First, no the Jays are not going to trade Donaldson in July, either because they want to hang on to one of the greatest players in the game and have the benefit of his presence for another season and a half (which, as I’ve argued already, is probably worth far more than you could ever net in prospects gained from a deadline trade), or because they have decided to trade him but want to take their time about it and hear all offers and get the very best, which would only happen in the off season, or finally (and here’s where my hope has gone to live) because they are going to work instead toward signing him to a long term deal.
As I have also argued already (and holy heck, but could I cross link any more?) the Jays are going to trade from their strength, which is in their starting pitching. I’ve asked before and I’ll ask again: if you were a general manager hoping to make the post season, how much would you be willing to give up for Marco Never Loses In The Post Season Estrada? I’ll just answer that for you: a tonne of young talent. Remember what the Tigers got in the David Price deal? We’re talking that kind of a haul, because Estrada really is that good, and he’s about a zillion times better than Price in the playoffs. Happ is not nearly so good a pitcher, but he is good and very affordable and he comes with an extra year of control whereas Estrada is just a rental. If the Jays do deal Estrada I would hope (you see? I can still do that!) that they sign him back in the off season.

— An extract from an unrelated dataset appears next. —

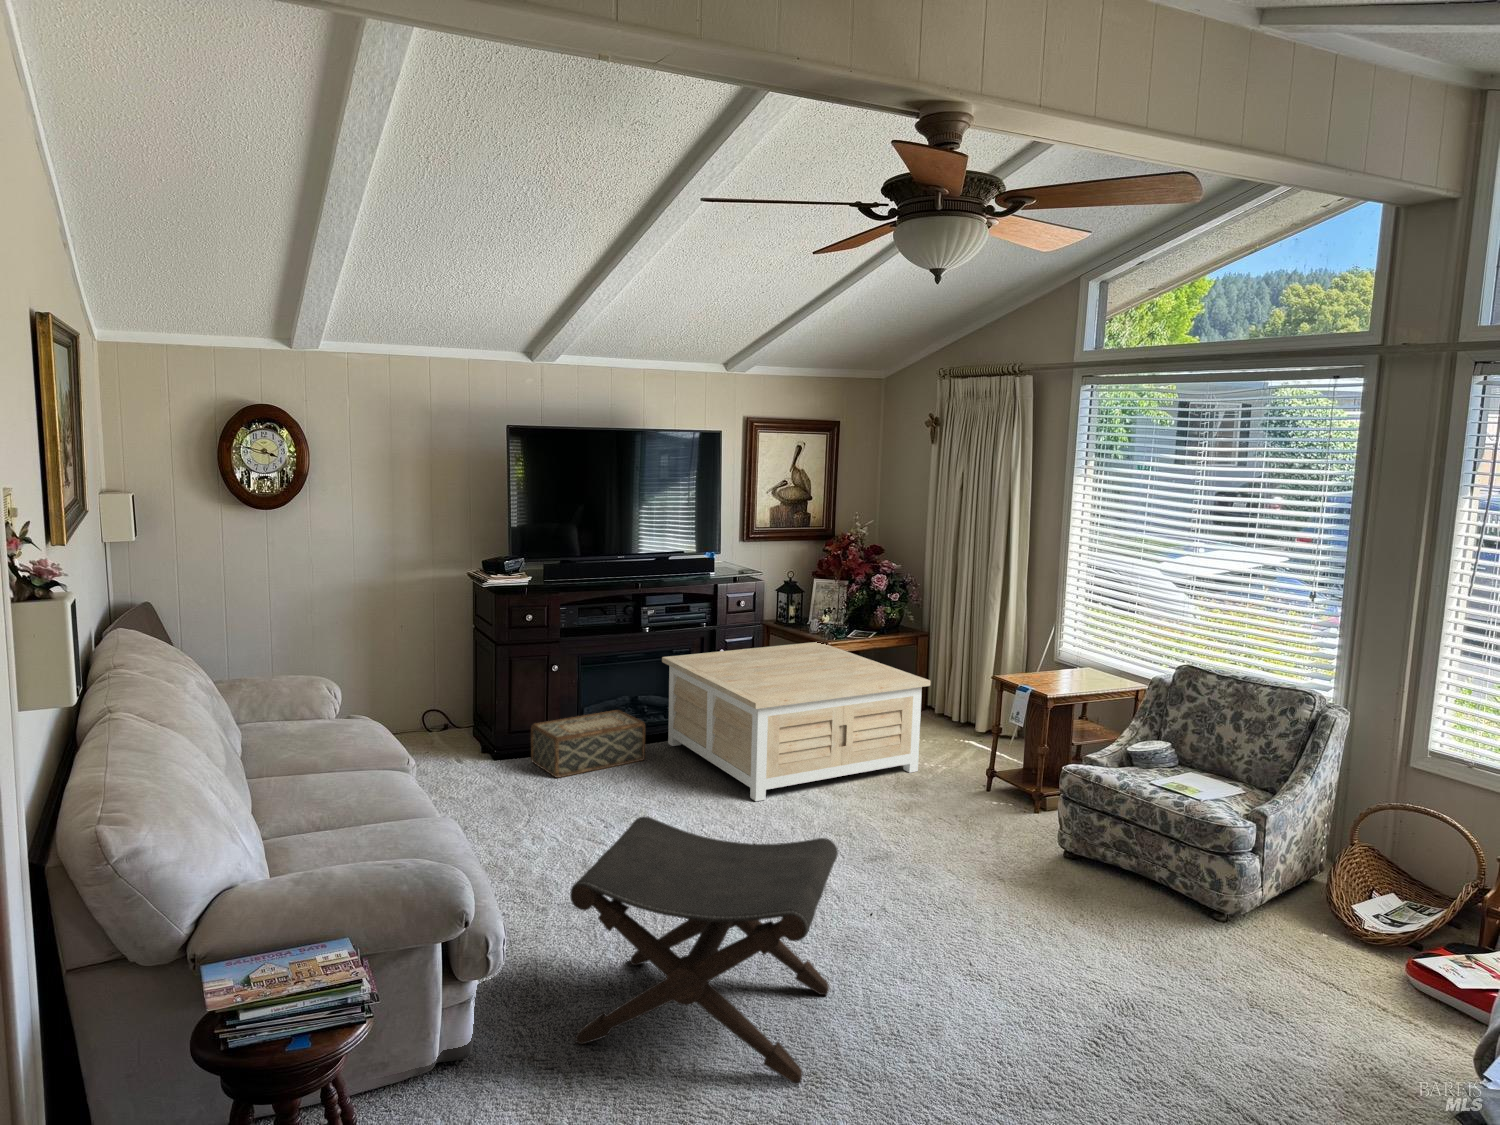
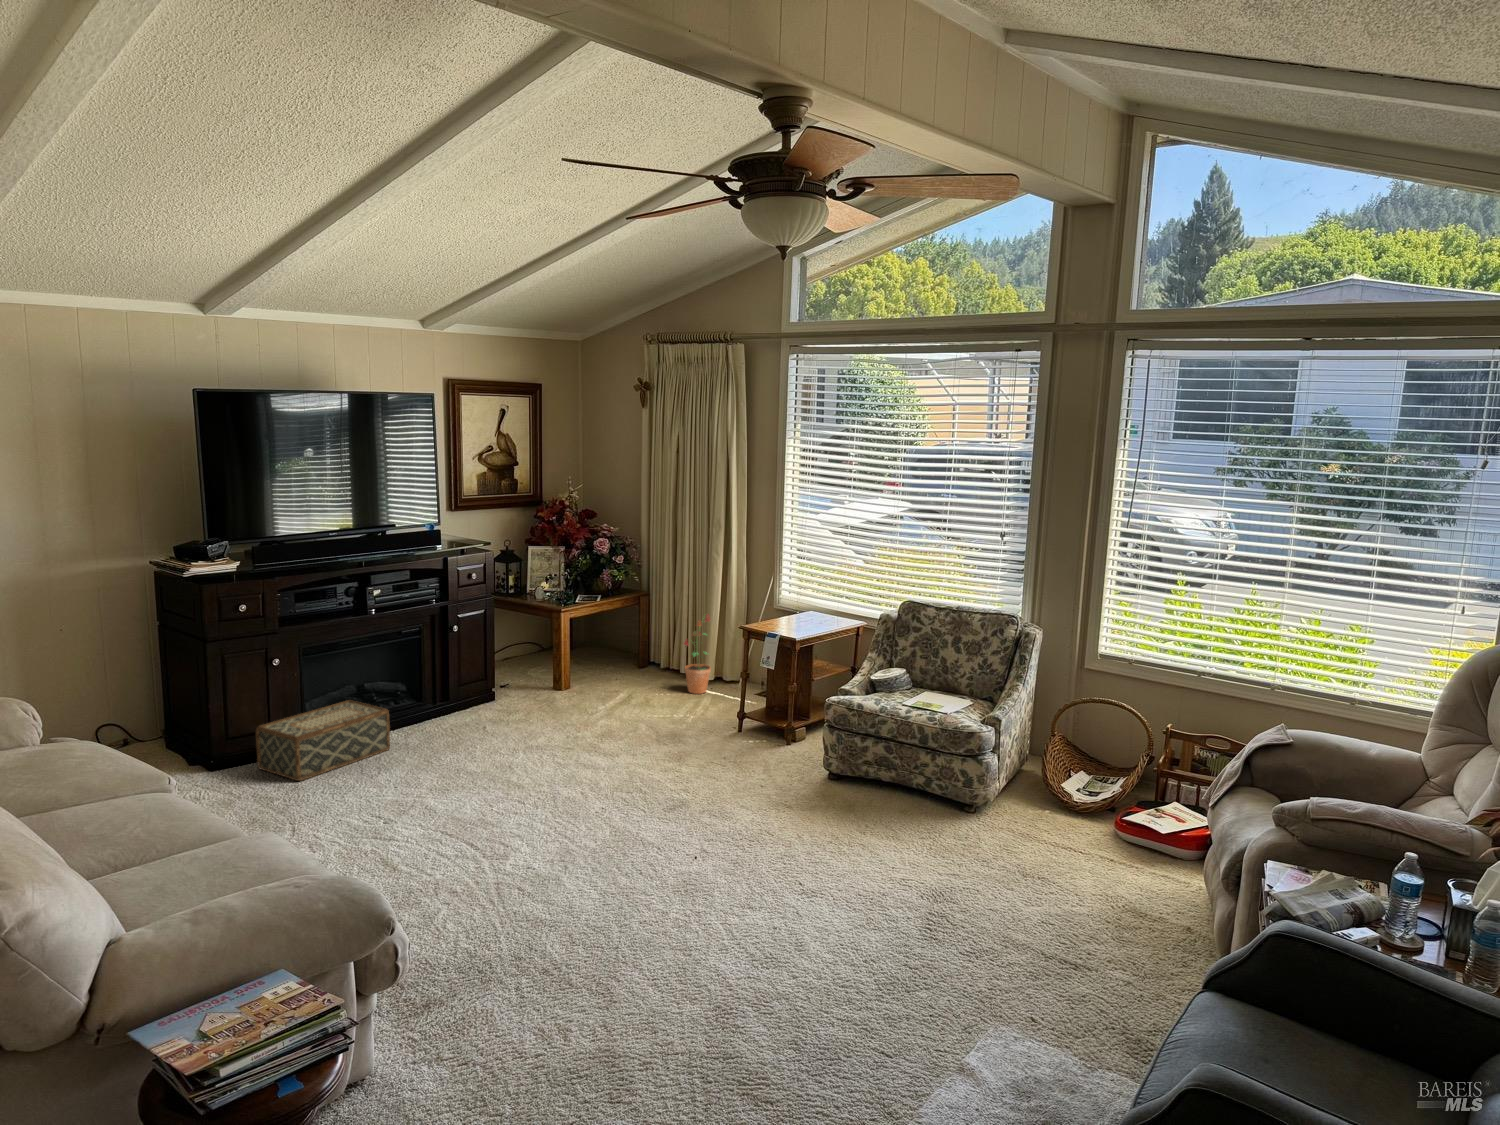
coffee table: present [662,642,931,801] -> none [395,609,679,774]
potted plant: none [949,660,984,744] -> present [684,614,711,694]
footstool: present [570,817,838,1083] -> none [469,790,719,1035]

The Blue Jays are going to be a lot more fun to watch in August and September
By the time we get to the end of the season, the Jays will (with any luck) be more or less healthy, everyone will be playing up to (Bautista, Travis, Martin) or even beyond (Pillar, Smoak) their preseason expectations, and the angst, frenzy and chaos around “Rebuild! Tear it down! Trade Donaldson! Don’t trade Donaldson! Trade Tulo! etc etc etc” will be over so we can once again focus on the baseball.
And it will be good baseball. The Jays are going to win their fair share of games in June and July and probably go on a tear–or maybe even two–in August and September that will have a lot of people hoping that maybe, just maybe, they can catch up to the AL East leaders.
I, alas, shall not be one those dreamers. I still desire the Jays to win, but I expect I shall enjoy watching them play out the season.